Earlier this year, we joined forces with Microsoft to develop a chatbot pilot project at the University of New South Wales’ School of Mechanical and Manufacturing Engineering.
In the first phase, which we wrote about here, we designed and deployed a bot to gather and identify student questions within a course’s Microsoft Teams environment. These questions were forwarded to tutors and lecturers to answer.
After one semester, we looked at the data we’d collected, such as the types of questions students were asking, how they asked questions, and where they ran into difficulties.
Here’s a summary of what we learned, and how we used these inputs to guide the second phase of the project.
What we learned in phase one
The data from phase one revealed three key insights.
- Students asked a lot of questions about information that doesn’t change
We realised that most questions related to the course booklet and course in general (i.e. “When is the next assignment due?” or “Which tutorial group am I in?”). While the answers may vary from student to student, they usually don’t change over the course of a semester.
- We needed to make it easier for students to ask the bot questions, and to search for answers
Students sometimes forgot to tag the bot when asking a question, and would then attempt to tag the bot in a reply. This meant that the bot couldn’t identify or misidentified the question and missed the opportunity to pass it on to be answered.
Due to the nature of conversations within Microsoft Teams, students also reported difficulties searching for questions that had already been asked and/or answered.
- Extra functionality in specific areas would add tremendous value
The data revealed some obvious areas to add new functionality. These included:
- Giving the bot the ability to learn how to answer questions
- Allowing the bot to attempt to answer questions based on past answers
- Creating a user interface to summarise questions asked
- Enabling users to filter and sort by question status (i.e. answered or unanswered questions) and topic.
From insight to action
We aimed to address these issues in phase two, which is was recently completed. We gave the bot four key new capabilities to deliver an improved user experience.
- One-on-one dynamic Q&A
We made it easier for students to find answers relevant to their individual circumstances. To do this, we developed a customised Q&A functionality.
This means the bot can provide contextual answers based on dynamic factors, such as who the student is, and on what day they are asking. It draws on information such as the student-tutorial mapping list, assessment and exam timetables and the course outline to answer these questions without input from university staff.
As you can see from the screenshots below, the bot now answers questions like:
- “When is my tutorial?”
- “What do I have to do this week?”
- “What are the topics for the next block test?”

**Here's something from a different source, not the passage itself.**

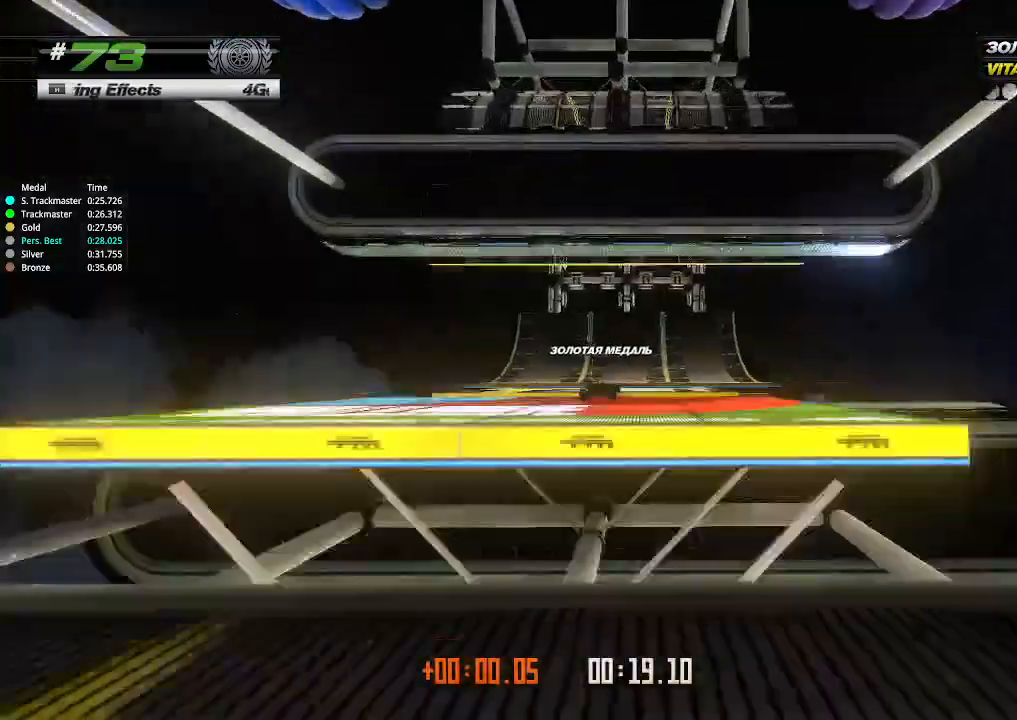
{"keys": ["up"], "events": []}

The bot looks update and assessment information to inform students about upcoming tests.
The bot answers questions about individual students’ tutorial groups, such as location and time.

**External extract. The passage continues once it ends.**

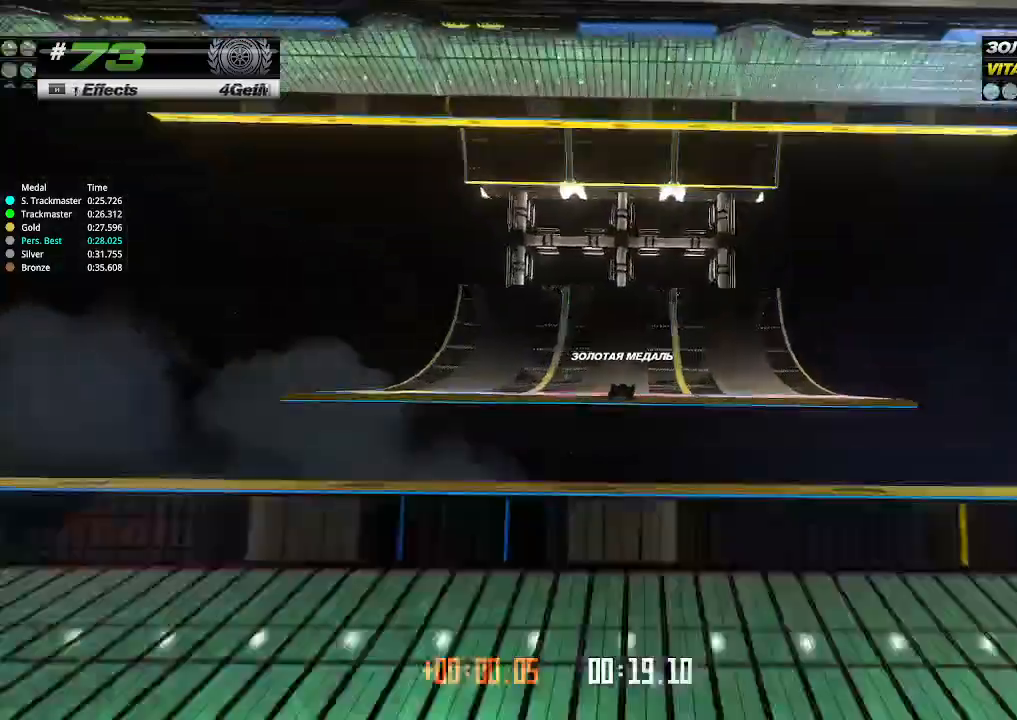
{"keys": ["up"], "events": []}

Activities for the week are identified by looking up assessment, activity and date information.
By personalising the user experience for each student, the bot is more accessible and helpful. It can easily answer questions relevant to individual students’ circumstances.
- Improved search functionality and clearer dashboards
Next up, we made it easier for students to find the information they needed. We did this by building a questions dashboard tab for the course within Microsoft Teams, as shown in the below screenshot.

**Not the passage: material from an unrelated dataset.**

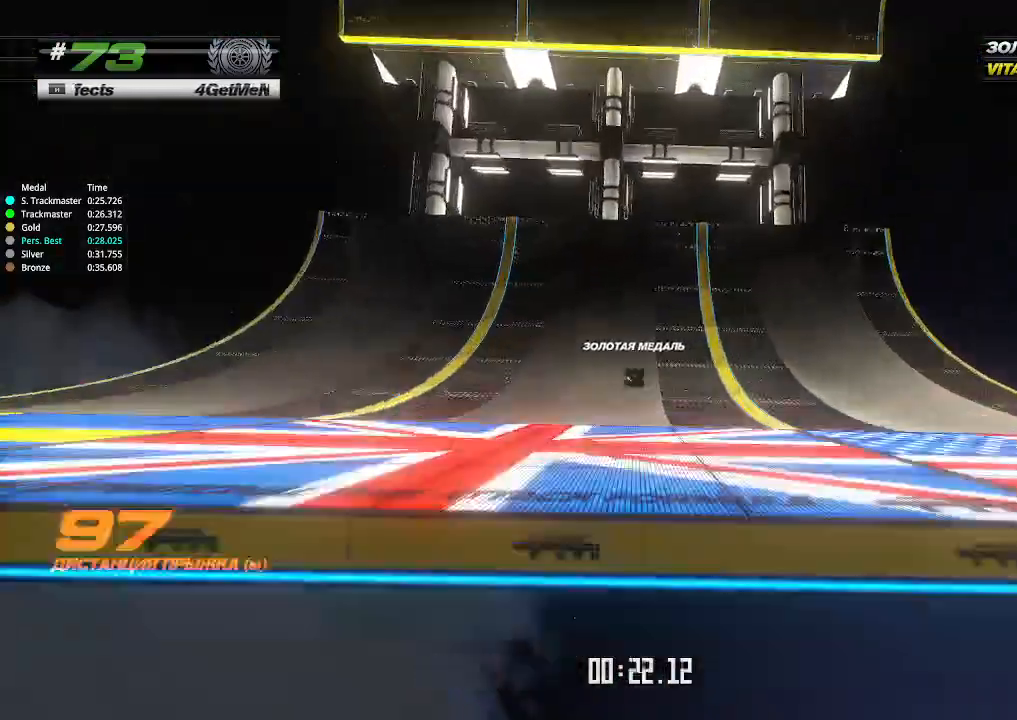
{"keys": ["up"], "events": []}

This tab is available in every channel in the course’s Microsoft Teams environment. Students can see which questions have been asked in each channel, and whether or not they have been answered.
We also built a personalised dashboard tab for each student. This tab shows a list of all course Teams they belong to, and the questions asked within that team.
Tutors and lecturers also have an extra “My Students” tab, which shows all the questions asked by students in their classes. This ensures questions aren’t missed and don’t get lost among other conversations.
- Helping the bot to learn from conversations
We knew the bot would deliver the most value if it learned from conversations and could provide answers without human input. To do this, we built an active channel learning workflow to teach the bot how to answer basic questions.
This sample conversation between a student (Johnny) and staff member (Jason) shows how it works.
Johnny asks a question and tags Jason. Jason provides the answer.
The bot learns the answer and attempts to provide a response the next time the question is asked. Note that the bot provides a confidence score, which is generated from the NLP algorithm and helps students determine the accuracy of its answer.
These are just some of the capabilities we’ve developed in phase two. We have also experimented with cutting-edge features including:
- Microsoft Stream transcript analysis and timestamp linking – lecture recordings are captured using Microsoft Stream. By identifying the keywords of a question and comparing to the Microsoft Stream transcript, we can provide students with time stamp links to the appropriate lecture to help answer their question.
- QR code question detection – Students had a habit of taking a photo of the question book and asking questions such as “how do I start this question?” or “how do I calculate the force at this point?”. These generic questions make it hard for the bot to recognise the question being referenced. By adding QR codes to the course booklet, any photos taken allow the bot can identify question in photos and provide a better contextual answer.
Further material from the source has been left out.